One of the main attractions of wildlife travel is the chance to study wildlife in places it has been little studied.
This gives the enquiring naturalist opportunities to make some genuine discoveries.
This creeping tide of caterpillars was only a fraction of a procession of many thousands spotted winding their way down the trunk of a Baobab tree in the highland woodlands of Ruaha National Park in Tanzania.
Our guide had a broad knowledge and wide experience of the wildlife of the area, but had never seen this before, probably because the grey mass blended so perfectly with the baobab bark you had to be within a metre or so to spot them at all.
What was very noticeable were the large white patches on the trunks where these grubs had spun thick silken mats in which to hide between feeding sorties up into the crown of the tree.

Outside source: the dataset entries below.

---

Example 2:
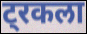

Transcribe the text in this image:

ट्रकला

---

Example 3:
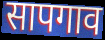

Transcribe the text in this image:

सापगाव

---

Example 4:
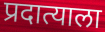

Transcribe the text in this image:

प्रदात्याला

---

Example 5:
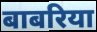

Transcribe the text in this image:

बाबरिया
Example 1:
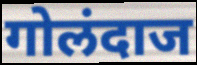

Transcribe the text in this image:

गोलंदाज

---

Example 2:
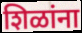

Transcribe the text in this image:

शिळांना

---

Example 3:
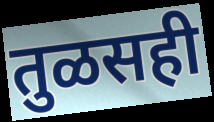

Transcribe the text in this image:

तुळसही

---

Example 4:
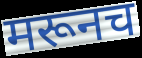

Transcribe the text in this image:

मरूनच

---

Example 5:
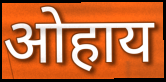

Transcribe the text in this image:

ओहाय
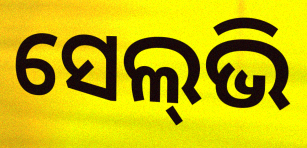
ସେଲ୍‌ଭି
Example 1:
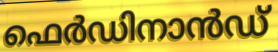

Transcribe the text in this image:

ഫെർഡിനാൻഡ്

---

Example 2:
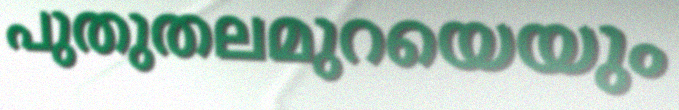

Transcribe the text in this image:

പുതുതലമുറയെയും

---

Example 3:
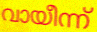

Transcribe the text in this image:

വായീന്ന്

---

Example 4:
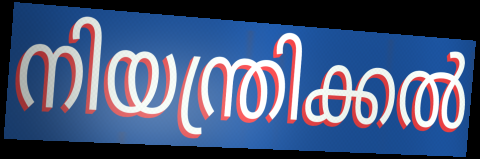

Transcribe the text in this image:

നിയന്ത്രിക്കൽ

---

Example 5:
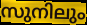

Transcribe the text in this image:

സുനിലും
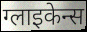
ग्लाइकेन्स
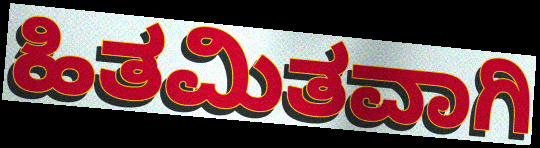
ಹಿತಮಿತವಾಗಿ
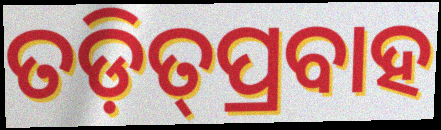
ତଡ଼ିତ୍‌ପ୍ରବାହ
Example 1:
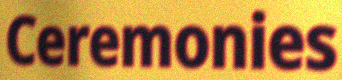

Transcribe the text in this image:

Ceremonies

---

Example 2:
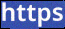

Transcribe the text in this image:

https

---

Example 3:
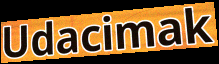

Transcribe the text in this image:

Udacimak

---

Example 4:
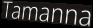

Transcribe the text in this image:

Tamanna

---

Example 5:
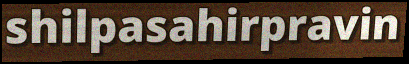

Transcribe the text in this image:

shilpasahirpravin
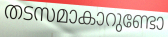
തടസമാകാറുണ്ടോ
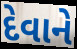
દેવાને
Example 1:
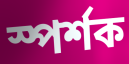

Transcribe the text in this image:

স্পর্শক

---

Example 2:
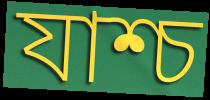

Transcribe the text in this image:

যাশ্চ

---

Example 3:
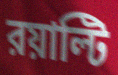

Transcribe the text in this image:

রয়াল্টি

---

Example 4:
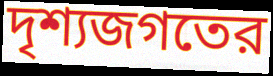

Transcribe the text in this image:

দৃশ্যজগতের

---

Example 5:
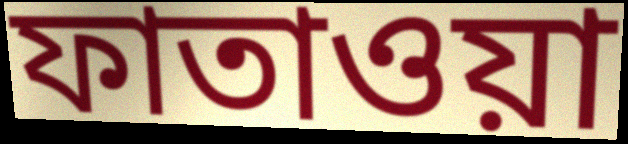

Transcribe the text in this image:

ফাতাওয়া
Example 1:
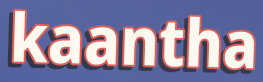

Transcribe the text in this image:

kaantha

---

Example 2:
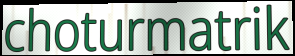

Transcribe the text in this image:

choturmatrik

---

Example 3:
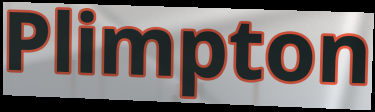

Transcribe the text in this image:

Plimpton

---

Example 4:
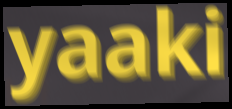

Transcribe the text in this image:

yaaki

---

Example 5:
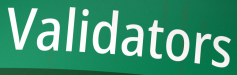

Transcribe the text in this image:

Validators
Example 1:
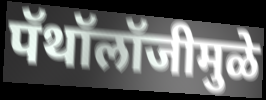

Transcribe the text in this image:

पॅथॉलॉजीमुळे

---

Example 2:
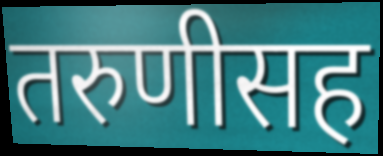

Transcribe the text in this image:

तरुणीसह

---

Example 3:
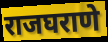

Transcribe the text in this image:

राजघराणे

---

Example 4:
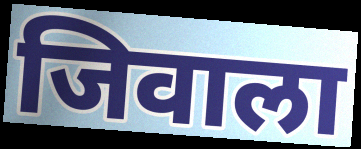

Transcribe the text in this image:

जिवाला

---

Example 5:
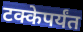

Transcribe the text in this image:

टक्केपर्यंत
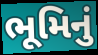
ભૂમિનું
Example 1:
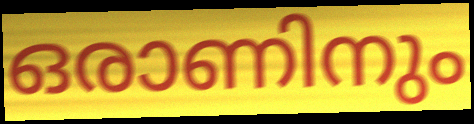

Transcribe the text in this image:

ഒരാണിനും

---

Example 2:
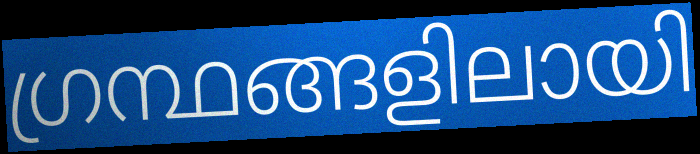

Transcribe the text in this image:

ഗ്രന്ഥങ്ങളിലായി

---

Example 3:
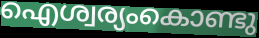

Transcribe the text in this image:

ഐശ്വര്യംകൊണ്ടു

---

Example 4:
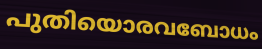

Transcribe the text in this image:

പുതിയൊരവബോധം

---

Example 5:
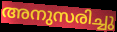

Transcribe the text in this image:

അനുസരിച്ചു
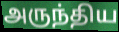
அருந்திய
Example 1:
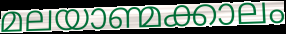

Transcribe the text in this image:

മലയാണ്മക്കാലം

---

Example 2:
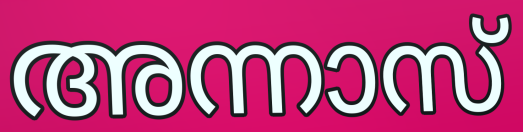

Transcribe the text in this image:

അന്നാസ്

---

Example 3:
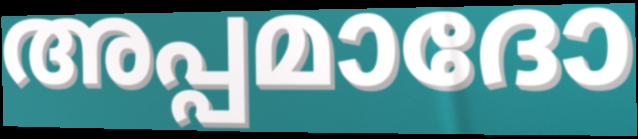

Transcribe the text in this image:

അപ്പമാദോ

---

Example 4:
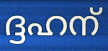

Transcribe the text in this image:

ദ്ദഹന്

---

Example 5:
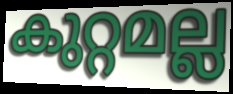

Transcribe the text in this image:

കുറ്റമല്ല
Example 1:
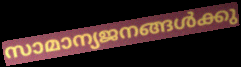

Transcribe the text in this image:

സാമാന്യജനങ്ങൾക്കു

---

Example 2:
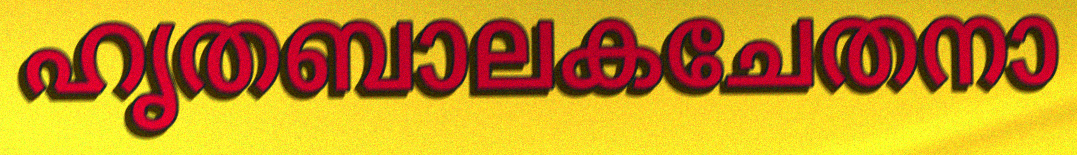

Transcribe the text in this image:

ഹൃതബാലകചേതനാ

Numerous moth species around the world produce processionary caterpillars which spin various types of silken tent in which the whole mass hide from predators.
However, this giant procession on this giant tree was surely an extreme example.

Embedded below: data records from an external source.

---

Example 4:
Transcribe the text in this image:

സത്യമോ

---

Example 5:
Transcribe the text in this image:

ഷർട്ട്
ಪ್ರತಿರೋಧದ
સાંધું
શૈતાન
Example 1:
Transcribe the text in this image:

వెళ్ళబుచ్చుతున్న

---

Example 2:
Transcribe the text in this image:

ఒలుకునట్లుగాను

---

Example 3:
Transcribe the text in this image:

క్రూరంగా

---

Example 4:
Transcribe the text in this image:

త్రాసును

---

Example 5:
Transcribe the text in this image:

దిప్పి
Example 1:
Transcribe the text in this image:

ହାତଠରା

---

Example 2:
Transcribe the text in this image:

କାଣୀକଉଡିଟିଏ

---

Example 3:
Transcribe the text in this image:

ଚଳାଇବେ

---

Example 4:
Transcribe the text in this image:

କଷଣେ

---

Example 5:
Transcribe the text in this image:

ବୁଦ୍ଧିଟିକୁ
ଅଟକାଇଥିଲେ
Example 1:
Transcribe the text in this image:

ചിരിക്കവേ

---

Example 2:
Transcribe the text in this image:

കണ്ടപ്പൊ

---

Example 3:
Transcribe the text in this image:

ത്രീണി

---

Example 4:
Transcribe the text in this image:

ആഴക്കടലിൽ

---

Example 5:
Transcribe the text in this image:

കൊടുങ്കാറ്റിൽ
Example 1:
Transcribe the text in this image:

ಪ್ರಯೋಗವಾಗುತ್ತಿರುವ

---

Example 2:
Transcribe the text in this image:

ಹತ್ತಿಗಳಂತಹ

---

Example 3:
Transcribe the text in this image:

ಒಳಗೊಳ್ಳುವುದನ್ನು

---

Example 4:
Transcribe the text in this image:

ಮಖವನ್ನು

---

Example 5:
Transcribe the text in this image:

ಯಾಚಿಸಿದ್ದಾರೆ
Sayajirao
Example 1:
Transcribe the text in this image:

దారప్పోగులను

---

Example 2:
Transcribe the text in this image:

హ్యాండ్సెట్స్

I felt sure the species must be well-known and that a few minutes of internet investigation upon my return home would solve the mystery.
Well, I have been able to discover that the larvae belong to a species of ‘Bag Nest’ Moth.
Bag Nest Moths are a large family of white moths with brown spots.
However, it appears that we may have given them all names, but we have not yet discovered the life cycle of the various species.
Until a local naturalist – of which there are very few in Ruaha – actually hatches some of these grubs in captivity, it seems that we will never know which of the
many Bag Nest Moths is the one which lives on Baobab trunks in such enormous, yet unseen, numbers.
I suppose it’s always a good excuse to go back?